On the hearing it was shown that the funds were those of the sanitary district. On June 3, 1913, an instrument called a time certificate of deposit, identical in every way with the certificate of June 11, 1914, except the date of issue and date of maturity, was issued. It was payable on September 3, 1913, when it was surrendered and canceled. A cashier’s check for the interest, $375, was at the same time given to McCormick, which he accounted for to the sanitary district, and another identical certificate, except as to the date of issue and maturity, was issued. On December 3, 1913, March 3, 1914, and June 11,-1914, successively, the same thing occurred in regard to the certificate of September 3, 1913, and those successively issued. The superior court rendered a decree in favor of the petitioner, requiring the receiver of the surety company to pay the petitioner' the amount of the bond in due course of administration. On appeal by the1 receiver the Appellate Court reversed the decree of the superior court and remanded the cause, with directions to disallow the claim. The petitioner sued out a writ of certiorari, and the record has been brought here for review.

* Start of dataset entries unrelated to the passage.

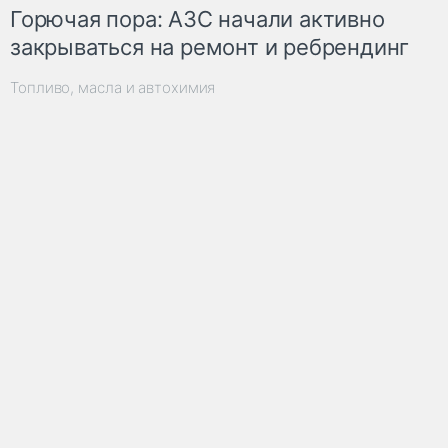
Горючая пора: АЗС начали активно
закрываться на ремонт и ребрендинг
Топливо, масла и автохимия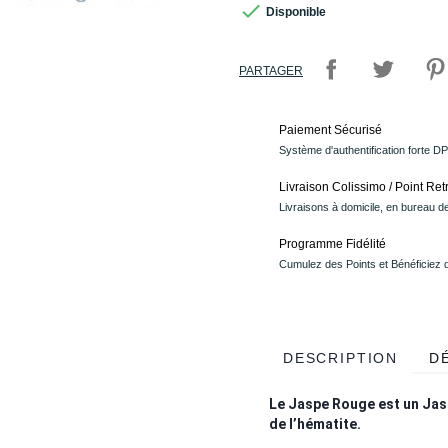

Disponible
PARTAGER
Paiement Sécurisé
Système d'authentification forte D
Livraison Colissimo / Point Retr
Livraisons à domicile, en bureau de
Programme Fidélité
Cumulez des Points et Bénéficiez
DESCRIPTION
D
Le Jaspe Rouge est un Jasp
de l’hématite.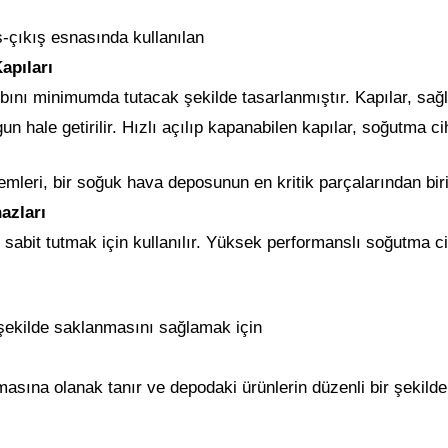
ş-çıkış esnasında kullanılan
apıları
ybını minimumda tutacak şekilde tasarlanmıştır. Kapılar, sa
n hale getirilir. Hızlı açılıp kapanabilen kapılar, soğutma ciha
mleri, bir soğuk hava deposunun en kritik parçalarından biri
azları
ı sabit tutmak için kullanılır. Yüksek performanslı soğutma 
 şekilde saklanmasını sağlamak için
lmasına olanak tanır ve depodaki ürünlerin düzenli bir şekild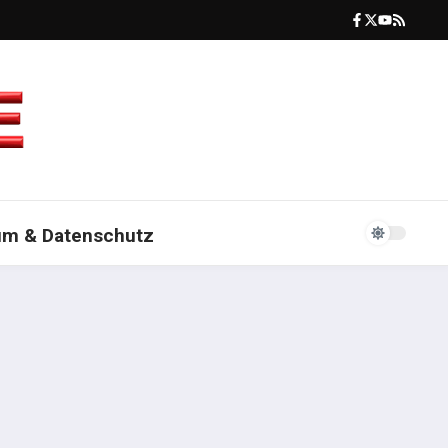
um & Datenschutz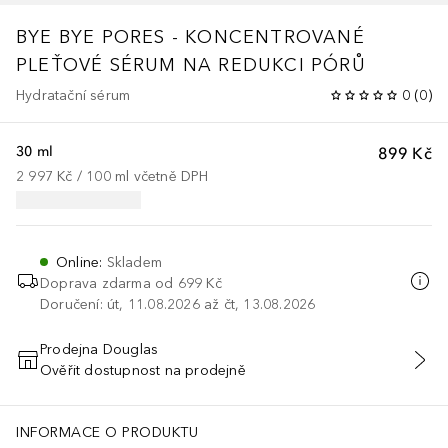
BYE BYE
PORES - KONCENTROVANÉ
PLEŤOVÉ SÉRUM NA REDUKCI PÓRŮ
Hydratační sérum
0
(
0
)
30 ml
899 Kč
2 997 Kč
 / 
100
ml
včetně DPH
Online
:
Skladem
Doprava zdarma od 699 Kč
Doručení: út, 11.08.2026 až čt, 13.08.2026
Prodejna Douglas
Ověřit dostupnost na prodejně
PŘIDAT DO KOŠÍKU
INFORMACE O PRODUKTU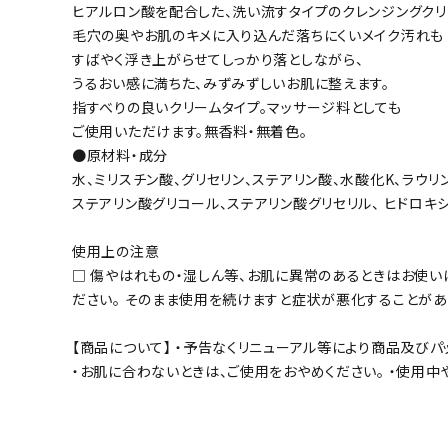
ヒアルロン酸を配合した、洗い流すタイプのクレンジングクリ
毛穴の奥やお肌のキメに入り込んだ落ちにくいメイク汚れも
すばやく浮き上がらせてしっかり落としながら、
うるおい感に満ちた、みずみずしいお肌に整えます。
指すべりの良いクリームタイプ。マッサージ料としても
ご使用いただけます。無香料・無着色。
●原材料・成分
水、ミリスチン酸、グリセリン、ステアリン酸、水酸化K、ラウリン酸
ステアリン酸グリコール、ステアリン酸グリセリル、 ヒドロキ
使用上の注意
□ 傷やはれもの・湿しん等、お肌に異常のあるときはお使い
ださい。 そのまま使用を続けますと症状が悪化することがあり
【商品について】 ・予告なくリニューアル等により商品及び
・お肌に合わないときは、ご使用をおやめください。 ・使用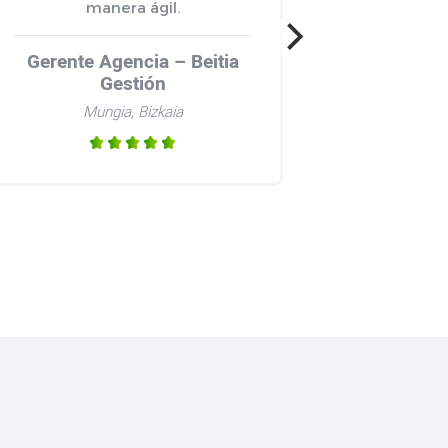
manera ágil.
Gerente Agencia – Beitia
Gestión
Mungia, Bizkaia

The questions to be decided are whether the certificate of the bank of June 11, 1914, evidences a deposit of funds then made, and if so, whether it is within the condition of the bond.

The certificate is called, on its face, a time certificate of deposit. It is in the usual form in which such certificates of deposit are issued by banks. It is not subject to check, is payable at a future time and bears interest. But these circumstances do not, of themselves, change the character of the transaction from a deposit to a loan. We take judicial notice that many banks allow interest upon time deposits, and even in some cases upon open checking accounts on the daily balances. It is true that we have held a certificate of deposit such as this to be, in effect, a promissory note and negotiable as such. (Kavanagh v. Bank of America, 239 Ill. 404.) It does not, therefore, cease to be a certificate of deposit and the transaction is not transformed into a loan. It has still the distinguishing features of the bank deposit that it is payable only upon demand at the bank and on the return of the certificate properly indorsed.